The villagers’ main meal is rice with dhal or coconut sambol. They get small amounts of dry rations from the UN’s World Food Programme. But people often sell their rations to buy cheaper food or raise money for other needs. Some people have started cultivating rice but with much difficulty, since they lack adequate equipment, manure and seeds.


We visited Mayavanoor South village, on the southern boundary of the Vattakachchi area. Villagers have to walk about 500 metres to fetch water. There are no toilets. Residents have to walk 3 kilometres to catch public transport to Kilinochchi. Earlier, the villagers used bicycles but they lost them all during the war.


Inside a nursery school



Mayavanoor South village school has only five teachers for several hundred children, from grades one to five. It has a roof thatched with coconut leaves. Class rooms are divided by tin sheets. Teachers told us they were ordered by the education department not to give any details and not to allow any media photos.


One voluntary teacher, however, told us her story. “We fled to Mullaithivu as refugees. My husband was shot and killed on the spot by the military. We buried him there and went to the government-controlled area. I have been teaching for many years.
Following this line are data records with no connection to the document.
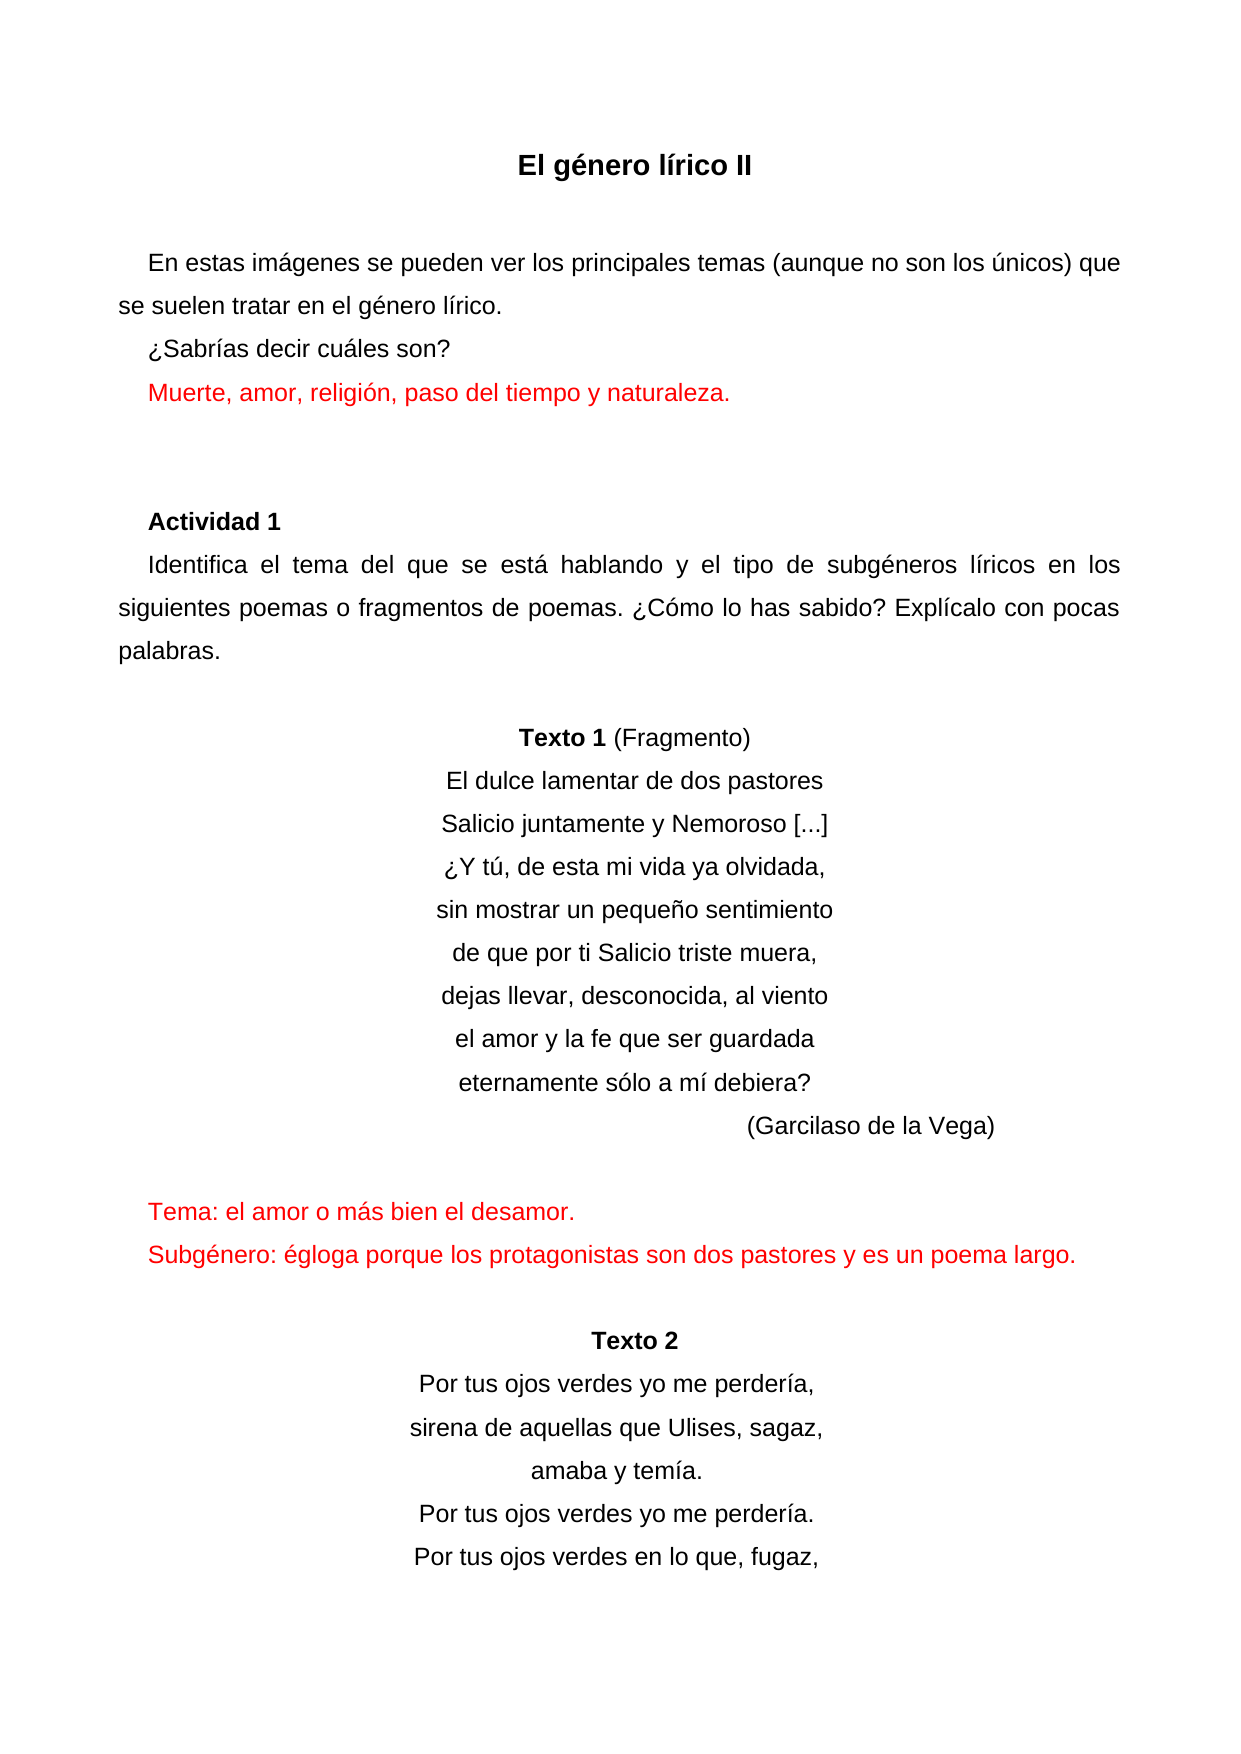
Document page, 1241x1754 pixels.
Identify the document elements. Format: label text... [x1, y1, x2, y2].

text En estas imágenes se pueden ver los principales temas (aunque no son los únicos) que se suelen tratar en el género lírico. [118, 248, 1122, 320]
text el amor y la fe que ser guardada [118, 1024, 1122, 1053]
text El dulce lamentar de dos pastores [118, 766, 1122, 794]
text Subgénero: égloga porque los protagonistas son dos pastores y es un poema largo. [118, 1240, 1122, 1269]
text de que por ti Salicio triste muera, [118, 938, 1122, 967]
text dejas llevar, desconocida, al viento [118, 981, 1122, 1010]
text sin mostrar un pequeño sentimiento [118, 895, 1122, 924]
text Muerte, amor, religión, paso del tiempo y naturaleza. [118, 378, 1122, 406]
text Salicio juntamente y Nemoroso [...] [118, 809, 1122, 838]
text (Garcilaso de la Vega) [487, 1111, 1122, 1139]
text Identifica el tema del que se está hablando y el tipo de subgéneros líricos en los siguientes poemas o fragmentos de poemas. ¿Cómo lo has sabido? Explícalo con pocas palabras. [118, 550, 1122, 665]
text Texto 1 (Fragmento) [118, 723, 1122, 751]
text ¿Sabrías decir cuáles son? [118, 334, 1122, 363]
text eternamente sólo a mí debiera? [118, 1068, 1122, 1096]
text ¿Y tú, de esta mi vida ya olvidada, [118, 852, 1122, 881]
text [118, 1326, 1122, 1571]
text El género lírico II [118, 148, 1122, 181]
text Actividad 1 [118, 507, 1122, 536]
text Tema: el amor o más bien el desamor. [118, 1197, 1122, 1226]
Previously I was paid an allowance of 3,000 rupees but now I get no allowance. I continue teaching without pay in the hope of getting a permanent appointment.”


We came across a functioning Montessori school, which previously had been abandoned for a long time. Two teachers were there but no one paid them. One teacher was a war widow with two children. Her husband had died in a shell attack by the Sri Lankan military. Around 70 children were registered but only around 40 were attending. The children’s parents were not in a position to pay the teachers. Some children were even coming to the school without meals. These children have no drinking water, toilet facilities, desks, chairs or play things.


The situation in villages throughout the Vanni is much the same. People are angry about the devastation caused by the military, and the government’s false promises, as well as the role of the Tamil parties, including the Tamil National Alliance (TNA), previously a political proxy for the LTTE.


One villager told us: “The LTTE controlled the people with repressive methods. Now people are afraid to speak because of the military. The war is over, yet our problems remain the same. TNA MPs visit here to pretend that they are interested about us. But they cannot do anything for us.”


Since the LTTE’s defeat, the TNA has expressed its willingness to collaborate with the Rajapakse government. When TNA parliamentarians visit people they claim they can change the situation by speaking to the government. The TNA has also sought the help of the Indian government and the Tamil Nadu ruling party, Dravida Munnethra Kazhagam, to put pressure on Colombo to agree to a “political solution” for Tamils.


By a “political solution” the TNA and other Tamil capitalist parties mean the devolution of certain powers to them in Sri Lanka’s north and east, to provide privileges for the Tamil elite. The TNA issues statements on the plight of Tamils in the Vanni, but its real interest is in cutting a deal with the government.